*** Opening Raw data ***

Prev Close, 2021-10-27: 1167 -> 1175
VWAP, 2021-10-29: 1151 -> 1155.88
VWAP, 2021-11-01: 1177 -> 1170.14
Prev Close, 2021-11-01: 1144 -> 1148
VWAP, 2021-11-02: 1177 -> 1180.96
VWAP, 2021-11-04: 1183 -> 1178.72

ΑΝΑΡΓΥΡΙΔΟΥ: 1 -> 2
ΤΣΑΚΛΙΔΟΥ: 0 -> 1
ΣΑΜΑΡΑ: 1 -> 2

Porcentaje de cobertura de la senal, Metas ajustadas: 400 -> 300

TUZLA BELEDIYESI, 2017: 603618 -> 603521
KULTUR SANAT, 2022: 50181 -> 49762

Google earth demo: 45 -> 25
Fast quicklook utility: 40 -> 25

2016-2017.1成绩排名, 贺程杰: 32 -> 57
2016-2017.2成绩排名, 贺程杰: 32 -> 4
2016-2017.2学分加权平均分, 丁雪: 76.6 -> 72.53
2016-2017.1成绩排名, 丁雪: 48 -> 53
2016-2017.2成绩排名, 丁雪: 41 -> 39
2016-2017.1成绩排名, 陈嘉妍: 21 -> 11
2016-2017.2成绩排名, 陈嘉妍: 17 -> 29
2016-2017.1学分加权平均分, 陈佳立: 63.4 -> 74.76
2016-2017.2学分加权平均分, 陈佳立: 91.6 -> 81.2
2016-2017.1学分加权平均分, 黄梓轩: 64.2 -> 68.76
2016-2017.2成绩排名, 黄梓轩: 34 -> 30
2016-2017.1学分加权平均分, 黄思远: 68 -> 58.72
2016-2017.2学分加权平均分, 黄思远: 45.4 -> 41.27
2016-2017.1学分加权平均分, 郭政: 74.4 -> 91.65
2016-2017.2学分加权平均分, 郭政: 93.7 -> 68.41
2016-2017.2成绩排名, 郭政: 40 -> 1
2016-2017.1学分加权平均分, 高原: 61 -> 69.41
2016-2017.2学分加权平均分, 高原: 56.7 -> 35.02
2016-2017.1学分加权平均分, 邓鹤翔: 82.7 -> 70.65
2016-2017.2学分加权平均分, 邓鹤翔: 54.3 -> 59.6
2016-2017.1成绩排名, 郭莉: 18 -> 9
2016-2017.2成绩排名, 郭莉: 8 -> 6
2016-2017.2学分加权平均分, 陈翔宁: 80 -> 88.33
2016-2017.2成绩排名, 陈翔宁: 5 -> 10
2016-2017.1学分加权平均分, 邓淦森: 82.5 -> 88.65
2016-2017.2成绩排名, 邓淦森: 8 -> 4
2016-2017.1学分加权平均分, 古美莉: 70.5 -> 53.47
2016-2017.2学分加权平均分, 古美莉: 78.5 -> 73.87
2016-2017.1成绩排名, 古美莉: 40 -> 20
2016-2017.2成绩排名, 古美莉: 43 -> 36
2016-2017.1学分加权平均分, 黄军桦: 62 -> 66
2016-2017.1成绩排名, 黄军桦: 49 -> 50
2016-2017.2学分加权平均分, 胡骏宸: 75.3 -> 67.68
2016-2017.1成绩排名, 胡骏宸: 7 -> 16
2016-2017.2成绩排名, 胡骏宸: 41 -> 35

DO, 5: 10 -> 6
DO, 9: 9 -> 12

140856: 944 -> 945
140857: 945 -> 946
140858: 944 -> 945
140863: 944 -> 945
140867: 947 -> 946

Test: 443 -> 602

*** Closing Raw data ***

## Task instructions
Hand back the whole listing, exactly as it is.

## Task answer
Prev Close, 2021-10-27: 1167 -> 1175
VWAP, 2021-10-29: 1151 -> 1155.88
VWAP, 2021-11-01: 1177 -> 1170.14
Prev Close, 2021-11-01: 1144 -> 1148
VWAP, 2021-11-02: 1177 -> 1180.96
VWAP, 2021-11-04: 1183 -> 1178.72

ΑΝΑΡΓΥΡΙΔΟΥ: 1 -> 2
ΤΣΑΚΛΙΔΟΥ: 0 -> 1
ΣΑΜΑΡΑ: 1 -> 2

Porcentaje de cobertura de la senal, Metas ajustadas: 400 -> 300

TUZLA BELEDIYESI, 2017: 603618 -> 603521
KULTUR SANAT, 2022: 50181 -> 49762

Google earth demo: 45 -> 25
Fast quicklook utility: 40 -> 25

2016-2017.1成绩排名, 贺程杰: 32 -> 57
2016-2017.2成绩排名, 贺程杰: 32 -> 4
2016-2017.2学分加权平均分, 丁雪: 76.6 -> 72.53
2016-2017.1成绩排名, 丁雪: 48 -> 53
2016-2017.2成绩排名, 丁雪: 41 -> 39
2016-2017.1成绩排名, 陈嘉妍: 21 -> 11
2016-2017.2成绩排名, 陈嘉妍: 17 -> 29
2016-2017.1学分加权平均分, 陈佳立: 63.4 -> 74.76
2016-2017.2学分加权平均分, 陈佳立: 91.6 -> 81.2
2016-2017.1学分加权平均分, 黄梓轩: 64.2 -> 68.76
2016-2017.2成绩排名, 黄梓轩: 34 -> 30
2016-2017.1学分加权平均分, 黄思远: 68 -> 58.72
2016-2017.2学分加权平均分, 黄思远: 45.4 -> 41.27
2016-2017.1学分加权平均分, 郭政: 74.4 -> 91.65
2016-2017.2学分加权平均分, 郭政: 93.7 -> 68.41
2016-2017.2成绩排名, 郭政: 40 -> 1
2016-2017.1学分加权平均分, 高原: 61 -> 69.41
2016-2017.2学分加权平均分, 高原: 56.7 -> 35.02
2016-2017.1学分加权平均分, 邓鹤翔: 82.7 -> 70.65
2016-2017.2学分加权平均分, 邓鹤翔: 54.3 -> 59.6
2016-2017.1成绩排名, 郭莉: 18 -> 9
2016-2017.2成绩排名, 郭莉: 8 -> 6
2016-2017.2学分加权平均分, 陈翔宁: 80 -> 88.33
2016-2017.2成绩排名, 陈翔宁: 5 -> 10
2016-2017.1学分加权平均分, 邓淦森: 82.5 -> 88.65
2016-2017.2成绩排名, 邓淦森: 8 -> 4
2016-2017.1学分加权平均分, 古美莉: 70.5 -> 53.47
2016-2017.2学分加权平均分, 古美莉: 78.5 -> 73.87
2016-2017.1成绩排名, 古美莉: 40 -> 20
2016-2017.2成绩排名, 古美莉: 43 -> 36
2016-2017.1学分加权平均分, 黄军桦: 62 -> 66
2016-2017.1成绩排名, 黄军桦: 49 -> 50
2016-2017.2学分加权平均分, 胡骏宸: 75.3 -> 67.68
2016-2017.1成绩排名, 胡骏宸: 7 -> 16
2016-2017.2成绩排名, 胡骏宸: 41 -> 35

DO, 5: 10 -> 6
DO, 9: 9 -> 12

140856: 944 -> 945
140857: 945 -> 946
140858: 944 -> 945
140863: 944 -> 945
140867: 947 -> 946

Test: 443 -> 602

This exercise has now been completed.